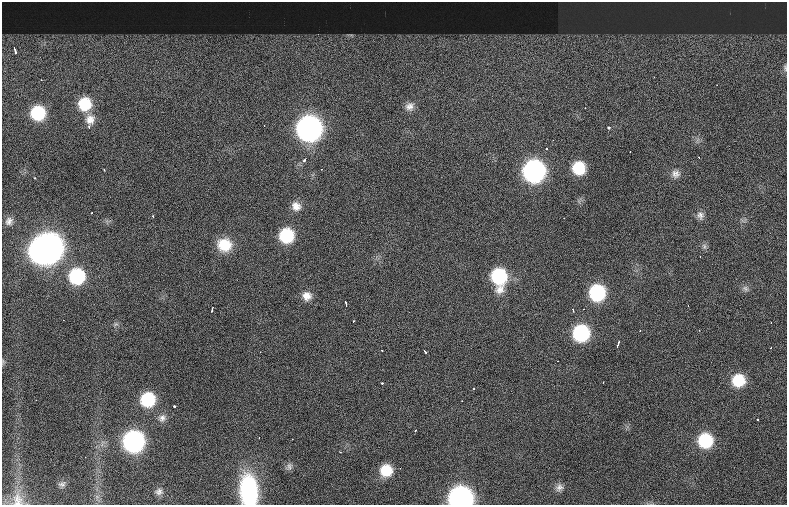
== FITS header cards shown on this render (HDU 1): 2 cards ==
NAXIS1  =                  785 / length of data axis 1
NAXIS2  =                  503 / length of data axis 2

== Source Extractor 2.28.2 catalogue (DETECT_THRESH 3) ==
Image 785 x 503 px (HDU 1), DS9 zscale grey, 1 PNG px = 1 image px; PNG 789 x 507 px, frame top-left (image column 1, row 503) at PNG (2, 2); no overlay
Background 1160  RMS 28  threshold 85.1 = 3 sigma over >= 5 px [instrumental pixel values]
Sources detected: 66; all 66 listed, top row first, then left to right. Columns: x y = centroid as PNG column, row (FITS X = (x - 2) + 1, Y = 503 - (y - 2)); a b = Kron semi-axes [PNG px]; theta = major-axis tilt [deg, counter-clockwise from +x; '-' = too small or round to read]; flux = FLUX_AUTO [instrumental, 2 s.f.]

==

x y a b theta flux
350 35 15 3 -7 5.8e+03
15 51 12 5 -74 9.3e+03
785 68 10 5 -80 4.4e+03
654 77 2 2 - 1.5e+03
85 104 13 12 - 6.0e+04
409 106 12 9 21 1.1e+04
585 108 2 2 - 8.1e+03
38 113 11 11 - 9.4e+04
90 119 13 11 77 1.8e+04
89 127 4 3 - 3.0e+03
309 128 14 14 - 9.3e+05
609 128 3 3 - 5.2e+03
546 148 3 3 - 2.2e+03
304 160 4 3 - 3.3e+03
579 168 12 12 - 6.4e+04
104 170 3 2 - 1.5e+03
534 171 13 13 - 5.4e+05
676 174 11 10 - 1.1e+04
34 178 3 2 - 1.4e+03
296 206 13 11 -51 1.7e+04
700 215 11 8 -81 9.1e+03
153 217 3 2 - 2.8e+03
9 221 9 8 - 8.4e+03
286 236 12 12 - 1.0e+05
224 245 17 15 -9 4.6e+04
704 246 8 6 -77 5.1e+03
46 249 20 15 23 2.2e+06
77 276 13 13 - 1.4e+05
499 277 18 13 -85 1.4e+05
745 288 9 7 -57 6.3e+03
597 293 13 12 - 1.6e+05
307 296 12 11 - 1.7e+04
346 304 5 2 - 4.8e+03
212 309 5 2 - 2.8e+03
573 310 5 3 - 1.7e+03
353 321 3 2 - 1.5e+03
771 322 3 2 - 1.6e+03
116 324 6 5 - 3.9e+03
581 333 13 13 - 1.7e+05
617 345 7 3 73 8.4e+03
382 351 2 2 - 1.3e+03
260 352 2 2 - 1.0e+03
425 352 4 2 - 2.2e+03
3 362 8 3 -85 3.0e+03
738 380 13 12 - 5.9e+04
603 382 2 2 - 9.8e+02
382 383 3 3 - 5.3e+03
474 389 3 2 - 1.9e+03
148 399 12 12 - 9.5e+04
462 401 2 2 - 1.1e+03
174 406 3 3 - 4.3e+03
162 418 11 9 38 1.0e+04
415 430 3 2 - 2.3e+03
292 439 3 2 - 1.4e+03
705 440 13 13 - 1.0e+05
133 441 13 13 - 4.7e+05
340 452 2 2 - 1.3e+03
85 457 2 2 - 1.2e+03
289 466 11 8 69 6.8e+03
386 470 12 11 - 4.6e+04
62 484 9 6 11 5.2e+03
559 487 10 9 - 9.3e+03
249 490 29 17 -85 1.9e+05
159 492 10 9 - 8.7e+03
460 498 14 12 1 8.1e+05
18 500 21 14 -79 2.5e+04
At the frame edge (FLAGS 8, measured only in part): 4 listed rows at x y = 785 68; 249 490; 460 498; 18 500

---

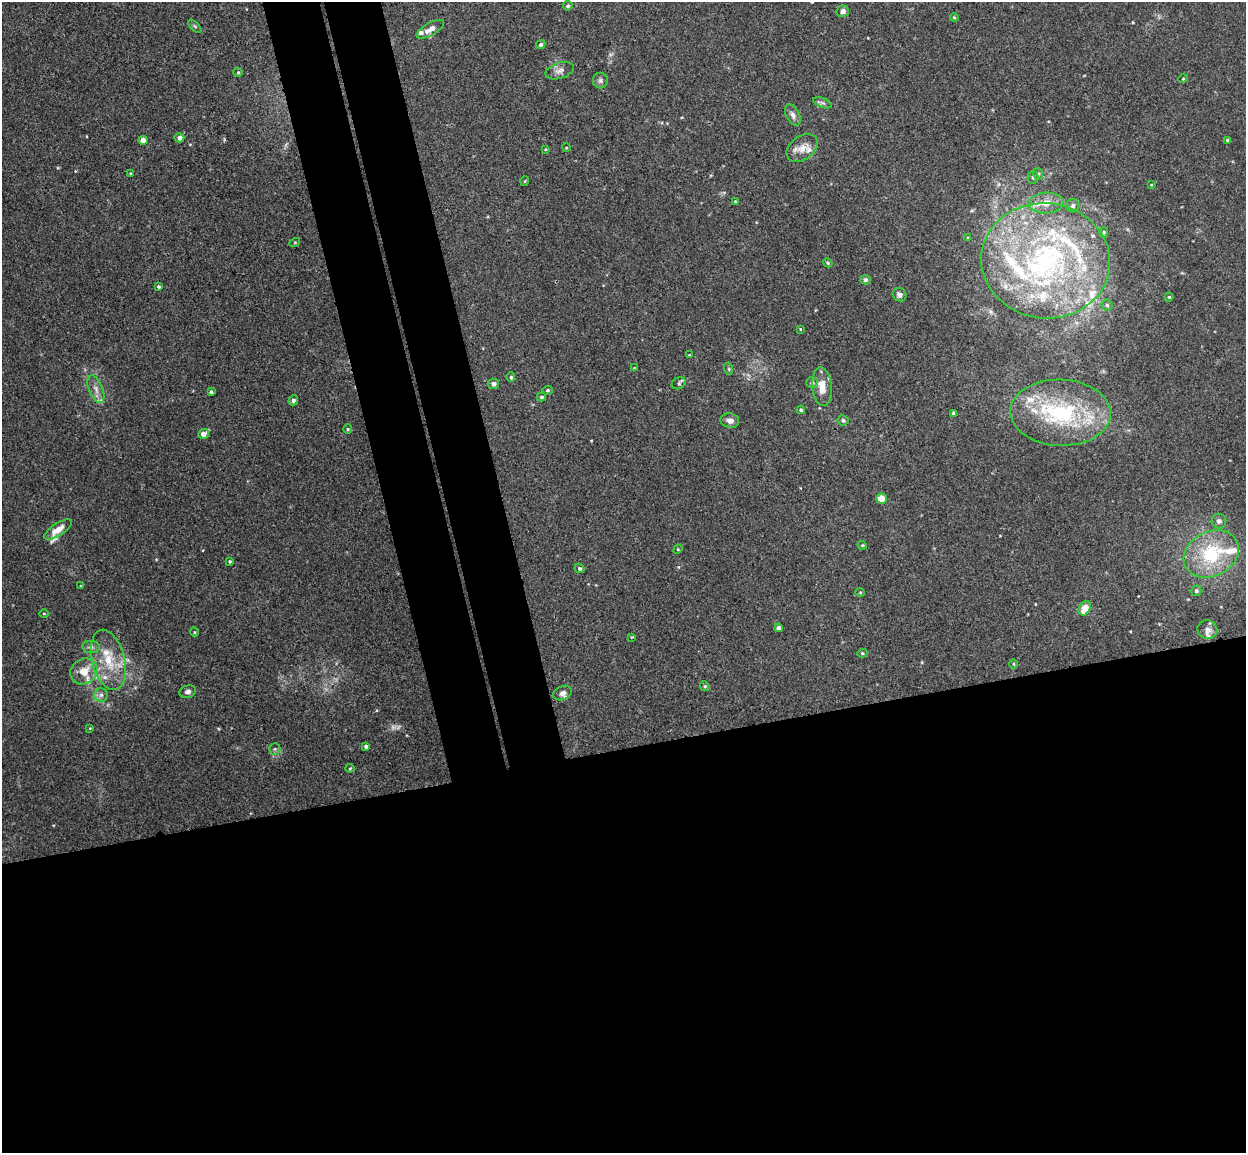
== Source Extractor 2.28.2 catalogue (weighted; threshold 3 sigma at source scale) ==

→ **GOAL OF THE EXERCISE**
List every line in the items above that contains the string "threshold", reproducing each line in full; the match is case-sensitive.

→ **ANSWER TO THE PROBLEM**
Background 1160  RMS 28  threshold 85.1 = 3 sigma over >= 5 px [instrumental pixel values]
== Source Extractor 2.28.2 catalogue (weighted; threshold 3 sigma at source scale) ==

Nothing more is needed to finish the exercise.